About The Event
SYNOPSIS
Noor is a neutodivergent young man who lives closely intertwined with his father, a contemporary dancer. Together they navigate daily routines, memories, anxieties, humour and the small rituals that shape their world.
As Noor grows older, his father begins preparing him for a future where he may have to live independently. While Noor grapples with the absence of his mother and a world that often struggles to understand him, he slowly begins to confront questions of identity, adulthood and letting go.
At the same time, the father, increasingly aware of his own mortality, is haunted by one question: what will happen to his son after he is gone?
Moving fluidly between memory and the present, Dancing With Dad follows the evolving relationship between father and son through theatre, movement, live music and projection, unfolding through Noor's perspective.
DIRECTOR'S NOTE by Maneesh Verma
Dancing With Dad emerged from a desire to explore a relationship that could not be articulated through words alone - a father and son navigating love, dependence, memory and change through movement, sound and silence.

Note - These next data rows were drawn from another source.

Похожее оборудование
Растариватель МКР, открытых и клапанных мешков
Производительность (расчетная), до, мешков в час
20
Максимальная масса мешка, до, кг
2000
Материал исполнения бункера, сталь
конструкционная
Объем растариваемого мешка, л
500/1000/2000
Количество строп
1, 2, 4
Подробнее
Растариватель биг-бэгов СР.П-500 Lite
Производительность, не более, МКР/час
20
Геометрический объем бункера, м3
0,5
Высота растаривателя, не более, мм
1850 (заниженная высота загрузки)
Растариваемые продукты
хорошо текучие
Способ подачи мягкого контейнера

Rather than approaching the work through realism, I was interested in creating a sensory and emotional world that moves fluidly between memory, imagination and lived experience. The process became less about representing Noor from the outside and more about attempting to enter his rhythm, his logic and the way he experiences connection, rhythm, repetition and sensory detail.
The multidisciplinary form emerged organically from this search. Theatre alone did not feel enough. Movement, live music and projection became essential languages within the performance - not decorative elements, but extensions of Noor's inner world. The challenge was to create a piece that could hold vulnerability, humour and emotional complexity without reducing the characters to symbols or explanations.
At its heart, Dancing With Dad explores the quiet fear that exists within love - the fear of absence, of letting go, and of preparing someone you care for to continue without you. Ultimately, the work invites audiences to inhabit Noor's world rather than observe it from a distance.